When I was still in college, I worked on a little local paper in Michigan. It was the sort of publication that has evaporated from the American scene – a weekly, countywide, cheerful and plain, serving a mostly rural audience and a few suburban outliers here and there. The nearby college and capitol city were so alien to this world that in all the time I worked there, I believe they were never mentioned even once. I remember covering things like VFW meetings and church rummage sales. I wrote features about macrame and Victoriana and took a lot of terrible photos and once I got to interview one of the county commissioners.
The first or second day, I came to work wearing a nice pair of pants and a nice shirt. I remember that I ironed the shirt. Part way into the morning, one of the women there quietly pulled me aside and whispered, “We’re not allowed to wear pants here.” I said, “I don’t have anything else,” and I didn’t – I was a poor college student, and my professional wardrobe was almost nonexistent.
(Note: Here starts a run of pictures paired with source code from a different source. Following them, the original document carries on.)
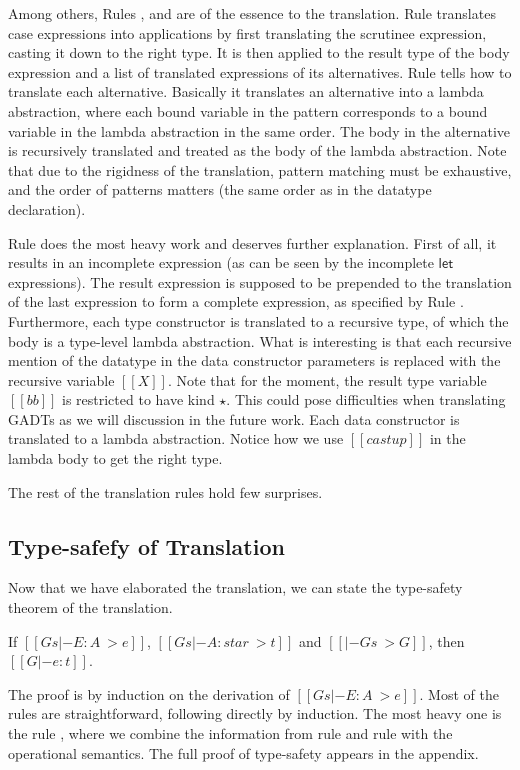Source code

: Among others, Rules ,  and
 are of the essence to the translation. Rule
 translates case expressions into applications by
first translating the scrutinee expression, casting it down to the
right type. It is then applied to the result type of the body
expression and a list of translated \name expressions of its
alternatives. Rule  tells how to translate each
alternative. Basically it translates an alternative into a lambda
abstraction, where each bound variable in the pattern corresponds to a
bound variable in the lambda abstraction in the same order. The body
in the alternative is recursively translated and treated as the body
of the lambda abstraction. Note that due to the rigidness of the
translation, pattern matching must be exhaustive, and the order of
patterns matters (the same order as in the datatype declaration).

Rule  does the most heavy work and deserves
further explanation. First of all, it results in an incomplete
expression (as can be seen by the incomplete $\mathsf{let}$
expressions). The result expression is supposed to be prepended to the
translation of the last expression to form a complete \name
expression, as specified by Rule . Furthermore,
each type constructor is translated to a recursive type, of which the
body is a type-level lambda abstraction. What is interesting is that
each recursive mention of the datatype in the data constructor
parameters is replaced with the recursive variable $[[X]]$. Note that
for the moment, the result type variable $[[bb]]$ is restricted to
have kind $\star$. This could pose difficulties when translating GADTs
as we will discussion in the future work. Each data constructor is
translated to a lambda abstraction. Notice how we use $[[castup]]$ in
the lambda body to get the right type.

The rest of the translation rules hold few surprises.

\subsection{Type-safefy of Translation}

Now that we have elaborated the translation, we can state the
type-safety theorem of the translation.

\begin{thm}
If $[[Gs |- E:A ~> e]]$, $[[Gs |- A:star ~> t]]$ and $[[|- Gs ~> G]]$, then
$[[G |- e:t]]$.
\end{thm}

The proof is by induction on the derivation of $[[Gs |- E : A ~> e]]$.
Most of the rules are straightforward, following directly by
induction. The most heavy one is the rule , where we
combine the information from rule  and rule
 with the operational semantics. The full proof of
type-safety appears in the appendix.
The next day, Tuesday, I wore my other pair of pants – buying those two pairs of pants had really set back my budget. I could see all the women who worked there eyeing me silently – not with disapproval, but like they were waiting for something. But no one said anything – not the boss (who was the only man working there), not his daughter, not any of the ladies behind the counter or at the other desks.
On Wednesday, I wore the first pair of pants again.
On Thursday, everyone came to work wearing pants, including the owner’s daughter, and that was that.